Nous proposons de refonder cette politique contractuelle autour d’un socle clair : une planification partagée, fondée sur la confiance et la stabilité des engagements ; un agenda national quadriennal de négociation entre l’État et les collectivités ; la création d’un Observatoire citoyen par département, copiloté par l’État et les collectivités, pour évaluer et rendre compte des politiques publiques. Pour réussir concrètement, une Conférence départementale de coopération entre l’État et les collectivités locales, réunie à échéance régulière, dotée d’une capacité d’arbitrage et d’un ordre du jour limité aux politiques partagées
Cette « Constitution de l’action locale » contribuerait à restaurer une logique de confiance, de coresponsabilité sous le regard des citoyens. Ce nouvel élan contractuel devrait aussi s’appuyer sur une réflexion partagée autour de la « bonne échelle » d’action publique. Plutôt que de sanctuariser les frontières de compétences, il s’agit de rechercher les convergences, de favoriser les coopérations et d’organiser la complémentarité des acteurs.
Réaffirmer le rôle du Département au cœur des solidarités
La République tient d’abord par ses solidarités : c’est la mission cardinale du Département.Mais les politiques qui touchent au quotidien des citoyens – enfance, autonomie, insertion, grand âge – se heurtent aujourd’hui à une double crise : celle des moyens et celle du sens.
Réarmer les solidarités suppose de repenser leur gouvernance et d’en restaurer la cohérence. Le Département doit pouvoir jouer pleinement son rôle de chef de file des solidarités, en fédérant les acteurs autour d’objectifs partagés.
Nous proposons la création de conférences locales des solidarités, réunissant régulièrement les partenaires institutionnels, associatifs et professionnels. Elles deviendraient des outils de coordination et de régulation partagée.
Rien ne sera possible sans des engagements durables de l’État et des ressources locales pérennes et dynamiques, garantissant une réelle autonomie financière.
La Nièvre ne prétend pas être un modèle, mais elle veut demeurer un territoire d’expérimentation et d’innovation et souhaite participer pleinement à ce nouvel élan décentralisateur, fidèle à l’inspiration de François Mitterrand.

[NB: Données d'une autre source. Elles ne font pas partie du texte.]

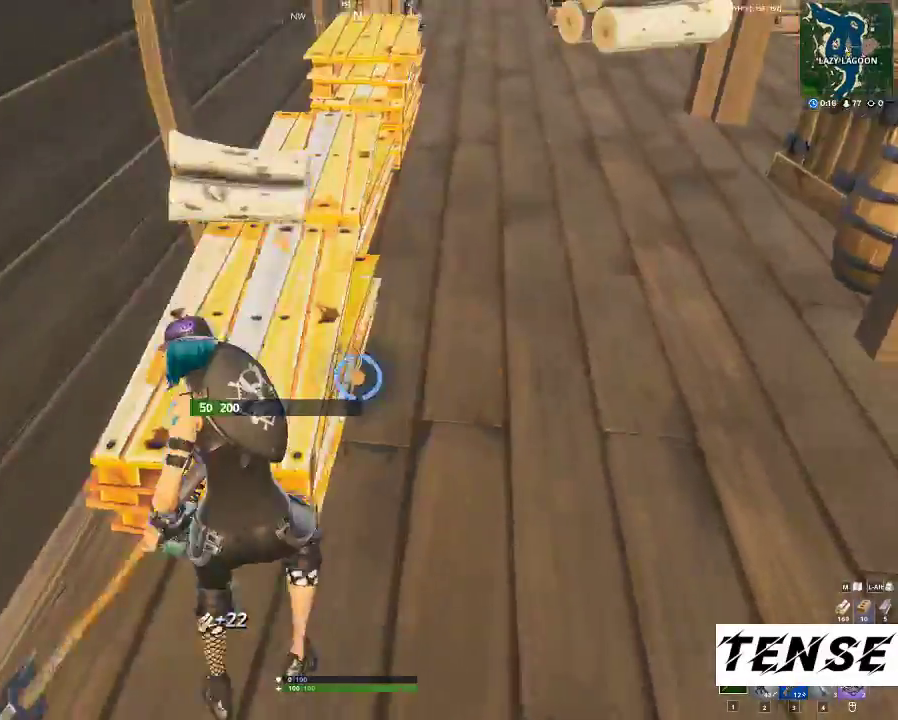
{"keys": ["shift", "w"], "mouse": ["left"], "events": [[67, "d", "down"], [67, "shift", "down"], [100, "d", "up"]]}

« La France a eu besoin d’un pouvoir fort et centralisé pour se faire ; elle a aujourd’hui besoin d’un pouvoir décentralisé pour ne pas se défaire. »
C’est dans cette alliance entre l’État stratège, les collectivités partenaires et les citoyens acteurs que pourra s’écrire un nouvel acte de la décentralisation et se dessiner les contours d’un nouvel imaginaire démocratique.